# Ampeg Reverberocket



## starvingstudent (Mar 16, 2007)

Hey guys.

just bought an Ampeg Reverberocket 50-H, 50 watt head. I dont think it sounds too bad, any thoughts on it... is it decent? whats the track record?


----------



## PaulS (Feb 27, 2006)

That's a cool looking head. I love ampegs, especially the blue diamond series. I have a SJ12-R combo and just love it. Get that head with the right speakers and it'll sing.


----------



## starvingstudent (Mar 16, 2007)

any thoughts on the right cab?


----------



## PaulS (Feb 27, 2006)

Would depend on how big you want to go but mine sounded good with a 12" emminence legend and even better with a 12" tone tubby ( single 12 combo).

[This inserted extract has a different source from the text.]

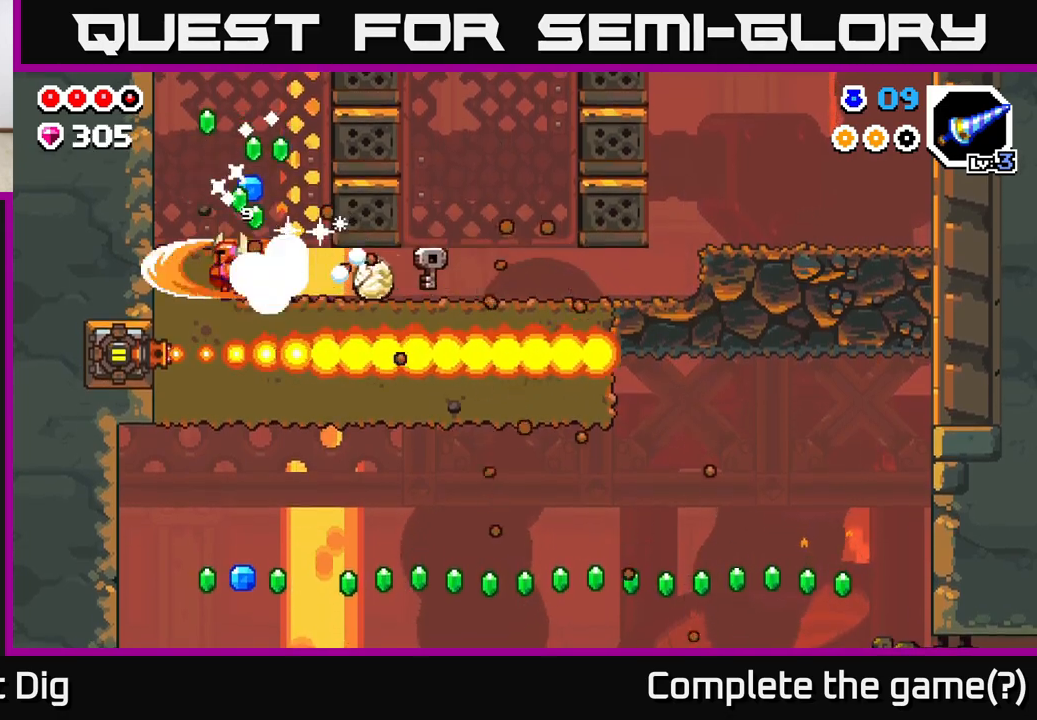
{"buttons": [], "left_stick": "right", "right_stick": "center", "events": [[17, "X", "up"], [183, "left_stick", "center"], [467, "left_stick", "right"]]}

A nice 2-12 cab would go good with that head.


----------



## starvingstudent (Mar 16, 2007)

dude its such a pain in the butt to find a 2x12 cab... i dont have the cash to drop $600 on a brand new one, so im looking for a used one and they are hard to come by in decent condition.


----------



## fraser (Feb 24, 2007)

i used a pair of mid sixties reverborockets and a reverbojet for a good while- loved them, but they were prone to failure and electrocutions- not theyre fault tho-


----------



## PaulS (Feb 27, 2006)

Didn't know I was giving an opinion on a budget. Optimally a 2-12 or a 4-10 cab would go great with that head. On a budget I would suggest a single 12 would get you going, if you can build the cab , find a good speaker either on here or ebay. I have an small marshall combo cabinet that I gutted and installed the 12" Eminence Legend in. If your interested I'd take 65.00 for it plus shipping.


----------



## shiva (Jul 9, 2008)

Was looking at the same thing, but didn't have the money or the tools to fix or build a new one. I found this guy on ebay, has a great rep and builds some very nice cabinets in color combinations you want (built to order and can do custom). 

http://search.ebay.ca/_W0QQsassZ2688abe

Seems to be having a sale at the moment. Add some speakers, seems to be a very good budget way.


----------